Quid des échanges commerciaux ? Ils sont nuls de part et d’autre, se désole le diplomate. Il fut un temps où la Tunisie exportait du phosphate et importait du sucre. Ce n’est plus le cas depuis plusieurs années. Avec le développement du secteur agricole à Cuba, le phosphate tunisien intéresse de nouveau les Cubains, mais serions-nous en mesure de le leur fournir ? L’huile d’olive intéresse aussi les Cubains, non pour la consommation locale mais pour satisfaire les besoins des 3 millions de touristes qui visitent annuellement l’île et dont le nombre est appelé à croître de façon exponentielle avec le retour des Américains. Les Français, les Allemands, les Italiens, les Britanniques mais aussi les Canadiens sont de plus en plus nombreux à se rendre à Cuba. Le taux de croissance du tourisme a été de 16% en 2014, nous dit notre interlocuteur.
Tributaire de l’Union soviétique, l’économie cubaine a subi les contrecoups de l’effondrement de l’Urss. Ainsi de 1991 à 1995, le PIB cubain a chuté de 35% et le commerce avec le reste du monde de 80%. C’est le plus grave recul en temps de paix. Mais depuis, l’économie cubaine a commencé à remonter la pente lentement mais sûrement.
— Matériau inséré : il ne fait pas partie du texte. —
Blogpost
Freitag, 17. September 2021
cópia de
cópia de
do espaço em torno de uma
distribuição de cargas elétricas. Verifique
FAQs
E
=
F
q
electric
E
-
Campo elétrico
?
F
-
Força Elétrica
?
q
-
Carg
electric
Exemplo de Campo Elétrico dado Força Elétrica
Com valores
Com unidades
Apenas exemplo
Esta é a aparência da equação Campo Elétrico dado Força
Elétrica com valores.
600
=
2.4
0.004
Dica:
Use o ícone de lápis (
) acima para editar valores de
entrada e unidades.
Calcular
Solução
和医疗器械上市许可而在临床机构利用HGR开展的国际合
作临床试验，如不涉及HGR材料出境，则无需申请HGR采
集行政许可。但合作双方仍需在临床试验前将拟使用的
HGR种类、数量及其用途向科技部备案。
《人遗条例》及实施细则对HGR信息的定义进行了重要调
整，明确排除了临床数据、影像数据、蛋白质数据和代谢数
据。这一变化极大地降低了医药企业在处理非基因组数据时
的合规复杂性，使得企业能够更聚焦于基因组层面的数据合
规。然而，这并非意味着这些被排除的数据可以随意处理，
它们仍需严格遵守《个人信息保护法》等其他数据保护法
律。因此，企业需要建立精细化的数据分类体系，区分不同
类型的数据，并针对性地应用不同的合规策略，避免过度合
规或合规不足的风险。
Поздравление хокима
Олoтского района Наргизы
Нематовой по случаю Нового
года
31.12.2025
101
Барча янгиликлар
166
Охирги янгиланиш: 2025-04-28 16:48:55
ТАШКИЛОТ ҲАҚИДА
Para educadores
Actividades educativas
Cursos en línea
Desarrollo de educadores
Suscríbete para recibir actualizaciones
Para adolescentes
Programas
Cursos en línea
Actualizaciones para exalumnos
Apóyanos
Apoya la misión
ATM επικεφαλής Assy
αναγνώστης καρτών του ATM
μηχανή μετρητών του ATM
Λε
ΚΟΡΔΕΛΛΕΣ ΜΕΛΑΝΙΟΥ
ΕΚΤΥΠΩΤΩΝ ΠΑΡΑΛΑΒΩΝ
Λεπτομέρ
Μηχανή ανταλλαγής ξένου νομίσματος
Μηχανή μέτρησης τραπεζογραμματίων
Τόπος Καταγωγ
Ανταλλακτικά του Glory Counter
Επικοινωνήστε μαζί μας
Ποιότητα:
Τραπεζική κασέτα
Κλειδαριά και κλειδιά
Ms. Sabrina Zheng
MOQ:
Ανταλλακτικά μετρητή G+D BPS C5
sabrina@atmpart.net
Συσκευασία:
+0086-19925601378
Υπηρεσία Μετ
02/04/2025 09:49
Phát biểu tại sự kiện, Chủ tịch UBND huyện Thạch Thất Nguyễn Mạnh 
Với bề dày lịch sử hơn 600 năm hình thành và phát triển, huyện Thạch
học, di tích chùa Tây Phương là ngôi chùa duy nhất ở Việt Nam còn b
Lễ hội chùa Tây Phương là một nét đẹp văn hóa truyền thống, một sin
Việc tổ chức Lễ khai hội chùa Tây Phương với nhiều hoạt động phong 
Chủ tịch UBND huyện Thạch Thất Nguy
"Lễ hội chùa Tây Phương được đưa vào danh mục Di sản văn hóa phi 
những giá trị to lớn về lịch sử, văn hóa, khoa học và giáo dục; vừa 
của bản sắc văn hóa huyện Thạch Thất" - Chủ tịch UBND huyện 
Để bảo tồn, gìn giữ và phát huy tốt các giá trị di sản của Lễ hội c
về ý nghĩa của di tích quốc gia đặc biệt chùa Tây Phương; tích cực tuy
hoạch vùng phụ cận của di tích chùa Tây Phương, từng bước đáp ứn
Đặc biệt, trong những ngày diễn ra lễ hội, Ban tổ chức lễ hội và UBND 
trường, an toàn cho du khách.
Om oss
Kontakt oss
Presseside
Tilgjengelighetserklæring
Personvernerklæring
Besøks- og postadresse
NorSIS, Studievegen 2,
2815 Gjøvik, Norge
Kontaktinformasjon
Outre la stimulation du tourisme, des efforts particuliers ont porté sur le secteur de l’agriculture grâce à la distribution des terres agricoles et sur les services à travers le développement de certaines activités privées. Une loi pour l’encouragement des investissements a été adoptée et des grandes infrastructures ont été mises en place comme le port de Mariel destiné à recevoir un million de containers par an et qui a été réalisé avec l’assistance financière du Brésil.
Cuba entretient de bonnes relations d’amitié avec le monde arabe, tient à souligner l’ambassadeur cubain à Tunis. Des ambassades cubaines sont accréditées dans pratiquement tous les pays arabes, à l’exception notable du Maroc. Nous disposons d’une grande ambassade à Riyad en Arabie Saoudite, tient-il à préciser. Il rappelle que son pays soutient la cause du peuple palestinien. La Havane a rompu ses relations avec Israël depuis 1973 et n’est pas prête à les reprendre tant que les Palestiniens ne recouvrent pas leurs droits, souligne-t-il.
S’il est seul à l’ambassade, l’ambassadeur Rodriguez Valdès peut compter sur les quelques dizaines d’anciens étudiants tunisiens dans les universités cubaines, en sport et en ingénierie notamment, qui continuent à manifester leur attachement à leur pays de cœur. La communauté cubaine en Tunisie, quant à elle, compte en tout et pour tout deux dames mariées à des Tunisiens vivant l’une dans les faubourgs de Tunis et l’autre à Sousse.